Solution Approach 2:
The patent introduces an intermediary tool that acts as a mediator between the complex enterprise network and the migration process. This discovery tool serves as an intermediary by automatically gathering network information, analyzing dependencies, and generating migration readiness reports, thereby simplifying the complex task of managing network migration without requiring manual intervention in the complex network infrastructure.
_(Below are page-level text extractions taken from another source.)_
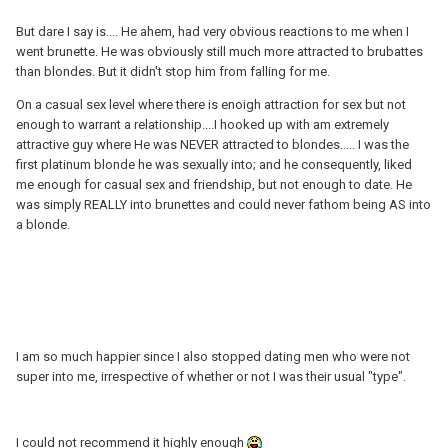
But dare I say is.... He ahem, had very obvious reactions to me when I
went brunette. He was obviously still much more attracted to brubattes
than blondes. But it didn't stop him from falling for me.
On a casual sex level where there is enoigh attraction for sex but not
enough to warrant a relationship....I hooked up with am extremely
attractive guy where He was NEVER attracted to blondes..... I was the
first platinum blonde he was sexually into; and he consequently, liked
me enough for casual sex and friendship, but not enough to date. He
was simply REALLY into brunettes and could never fathom being AS into
a blonde.
I am so much happier since I also stopped dating men who were not
super into me, irrespective of whether or not I was their usual "type".
I could not recommend it highly enough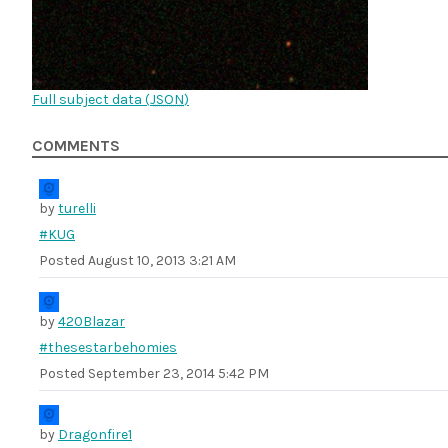
Full subject data (
JSON
)
COMMENTS
by
turelli
#KUG
Posted
August 10, 2013 3:21 AM
by
420Blazar
#thesestarbehomies
Posted
September 23, 2014 5:42 PM
by
Dragonfire1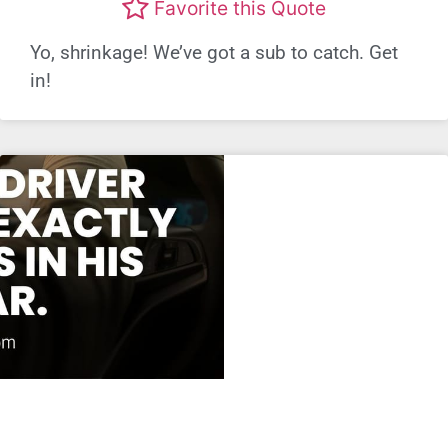
Favorite this Quote
Yo, shrinkage! We’ve got a sub to catch. Get
in!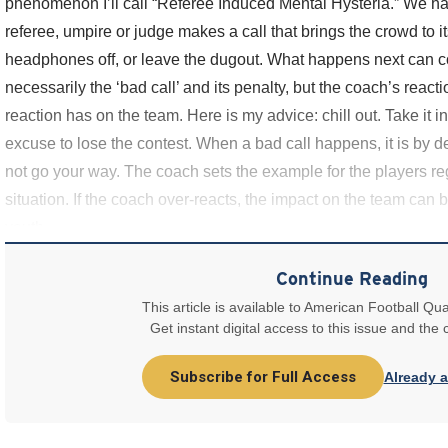
phenomenon I’ll call “Referee Induced Mental Hysteria.” We hav
referee, umpire or judge makes a call that brings the crowd to it
headphones off, or leave the dugout. What happens next can c
necessarily the ‘bad call’ and its penalty, but the coach’s reactio
reaction has on the team. Here is my advice: chill out. Take it i
excuse to lose the contest. When a bad call happens, it is by defi
not go your way. The coach sets the example for the players re
situation. If the coach over-reacts, the impact on the team can be 
youth
Continue Reading
This article is available to American Football Qua
Get instant digital access to this issue and the
Subscribe for Full Access
Already 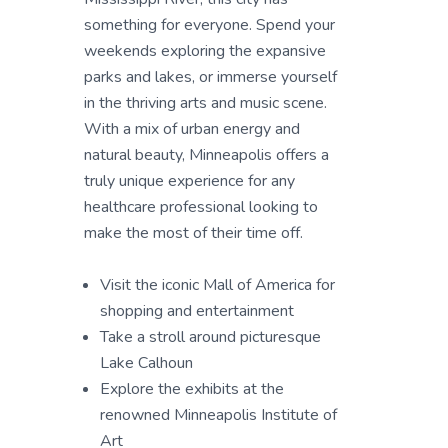
something for everyone. Spend your
weekends exploring the expansive
parks and lakes, or immerse yourself
in the thriving arts and music scene.
With a mix of urban energy and
natural beauty, Minneapolis offers a
truly unique experience for any
healthcare professional looking to
make the most of their time off.
Visit the iconic Mall of America for
shopping and entertainment
Take a stroll around picturesque
Lake Calhoun
Explore the exhibits at the
renowned Minneapolis Institute of
Art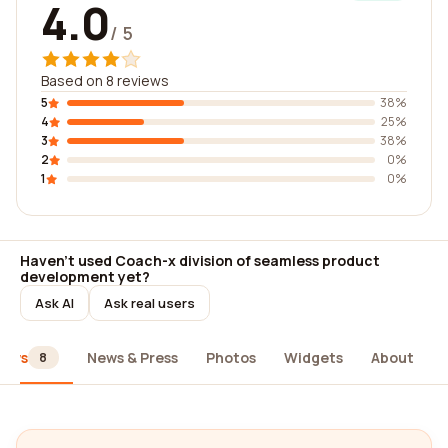
4.0
/ 5
Based on 8 reviews
5
38%
4
25%
3
38%
2
0%
1
0%
Haven't used Coach-x division of seamless product
development yet?
Ask AI
Ask real users
iews
News & Press
Photos
Widgets
About
8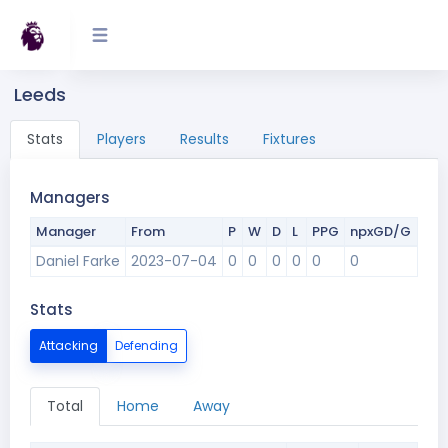
Leeds
Stats
Players
Results
Fixtures
Managers
Manager
From
P
W
D
L
PPG
npxGD/G
Daniel Farke
2023-07-04
0
0
0
0
0
0
Stats
Attacking
Defending
Total
Home
Away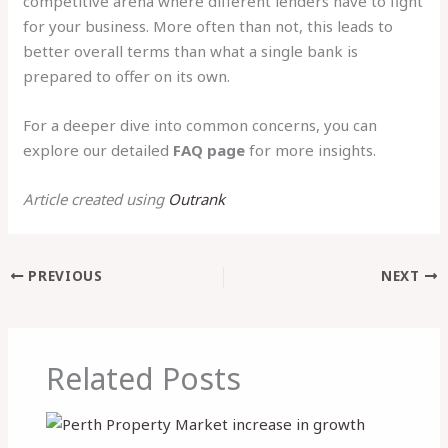
competitive arena where different lenders have to fight
for your business. More often than not, this leads to
better overall terms than what a single bank is
prepared to offer on its own.
For a deeper dive into common concerns, you can
explore our detailed
FAQ page
for more insights.
Article created using
Outrank
PREVIOUS
NEXT
Related Posts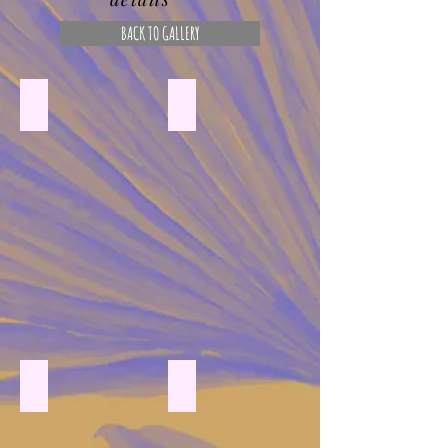
BACK TO GALLERY
ceramic heart with pressed flowers and resin
pressed flower initial on canvas
Pressed flower heart on canvas
pressed flower pumpkin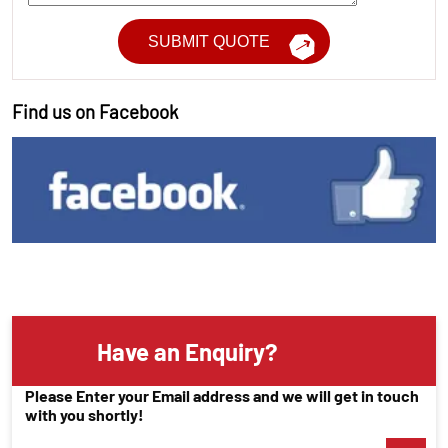
Find us on Facebook
Have an Enquiry?
Please Enter your Email address and we will get in touch
with you shortly!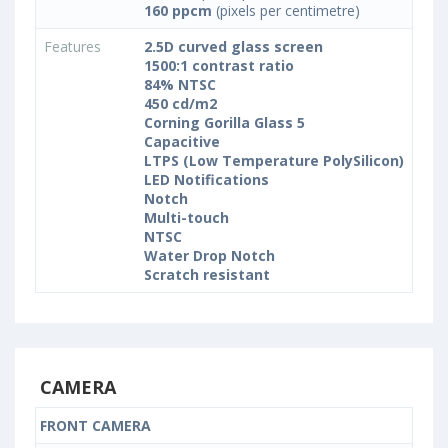
160 ppcm
(pixels per centimetre)
Features
2.5D curved glass screen
1500:1 contrast ratio
84% NTSC
450 cd/m2
Corning Gorilla Glass 5
Capacitive
LTPS (Low Temperature PolySilicon)
LED Notifications
Notch
Multi-touch
NTSC
Water Drop Notch
Scratch resistant
CAMERA
FRONT CAMERA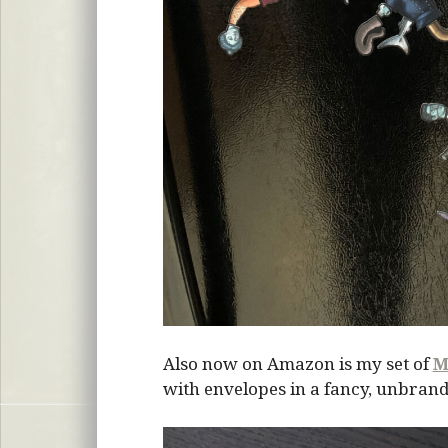
Also now on Amazon is my set of
M
with envelopes in a fancy, unbrand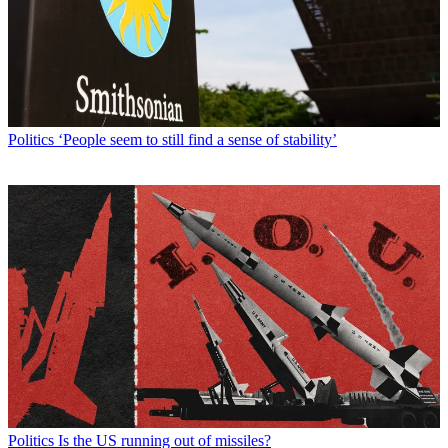
Politics
‘People seem to still find a sense of stability’
Politics
Is the US running out of missiles?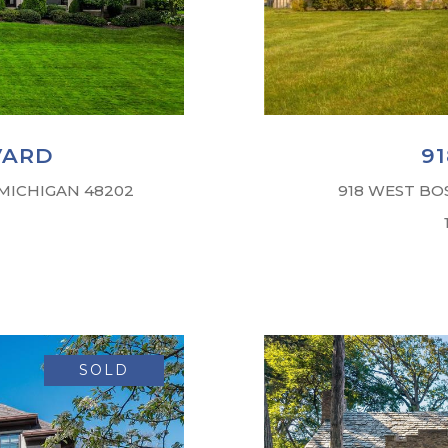
VARD
9
 MICHIGAN 48202
918 WEST BO
SOLD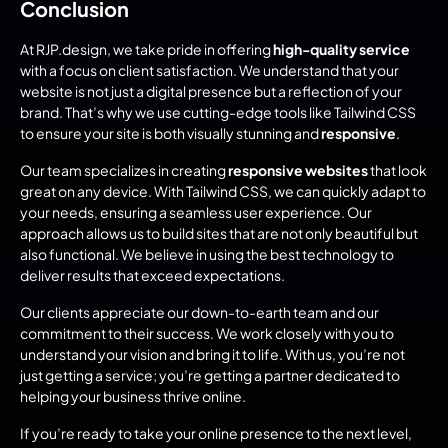
Conclusion
At RJP.design, we take pride in offering 
high-quality service
with a focus on client satisfaction. We understand that your 
website is not just a digital presence but a reflection of your 
brand. That’s why we use cutting-edge tools like Tailwind CSS 
to ensure your site is both visually stunning and 
responsive
.
Our team specializes in creating 
responsive websites
 that look 
great on any device. With Tailwind CSS, we can quickly adapt to 
your needs, ensuring a seamless user experience. Our 
approach allows us to build sites that are not only beautiful but 
also functional. We believe in using the best technology to 
deliver results that exceed expectations.
Our clients appreciate our down-to-earth team and our 
commitment to their success. We work closely with you to 
understand your vision and bring it to life. With us, you’re not 
just getting a service; you’re getting a partner dedicated to 
helping your business thrive online.
If you’re ready to take your online presence to the next level, 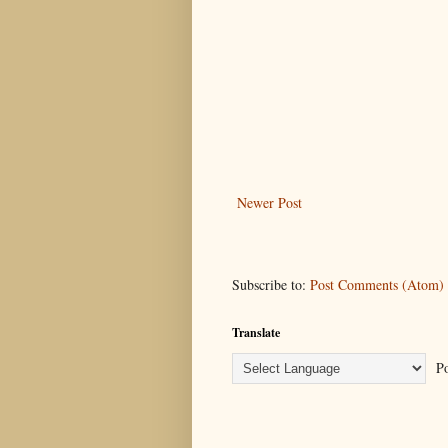
Newer Post
Subscribe to:
Post Comments (Atom)
Translate
Po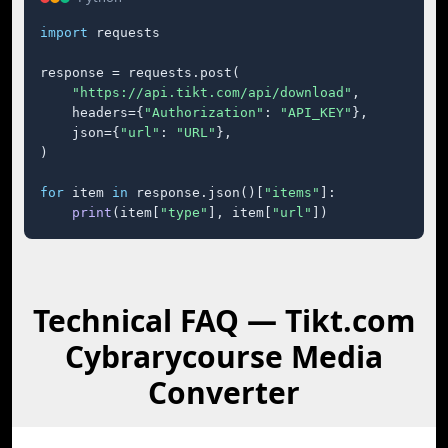
import
 requests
2Adaptability or versatility
If service ports are reconfigured during migration, then cloud compatibility improves, but communication disruptions increase
Solution Approach 1:
The patent applies preliminary action by discovering and documenting all service ports, their current configurations, and associated entities before migration. The system identifies required port reconfigurations in advance and plans migration sequences that minimize disruptions, allowing administrators to prepare configuration changes beforehand and execute them systematically to maintain communication reliability.
Solution Approach 2:
The patent implements feedback by continuously monitoring network entities and their communication patterns during the migration process. The discovery tool tracks service port usage and entity relationships, providing feedback information that helps administrators adjust migration plans in real-time to maintain communication reliability while achieving cloud compatibility.
3Measurement precision
If agent software is installed to track service ports, then data collection accuracy improves, but system complexity and security risks increase
Solution Approach 1:
The patent applies self-service by enabling network entities to report their own service port information and communication patterns without requiring external agent software. The discovery tool leverages built-in network capabilities and protocols to collect data autonomously, eliminating the need for additional agent installations while maintaining data collection accuracy and reducing system complexity.
4Reliability
If cloud resources are overprovisioned to ensure performance, then service reliability improves, but operational costs increase
Solution Approach 1:
The patent applies preliminary action by analyzing network entity dependencies, communication patterns, and performance requirements before migration. This pre-migration analysis enables accurate resource provisioning calculations, allowing administrators to allocate exactly the right amount of cloud resources needed for each entity, avoiding both overprovisioning and underprovisioning while ensuring service reliability.
Data Source
AI summary
A method comprising discovering workload attributes and identify dependencies, receiving utilization performance measurements including memory utilization measurements of at least a subset of workloads, grouping workloads based on the workload attributes, the dependencies, and the utilization performance measurements into affinity groups, determining at least one representative synthetic workload for each affinity group, each representative synthetic workload including a time slice of a predetermined period of time when there are maximum performance values for any number of utilization performance measurements among virtual machines of that particular affinity group, determining at least one cloud service provider (CSP)'s cloud services based on performance of the representative synthetic workloads, and generating a report for at least one of the representative synthetic workloads, the report identifying the at least one of the representative synthetic workloads and the at least one CSP's cloud services including cloud workload cost.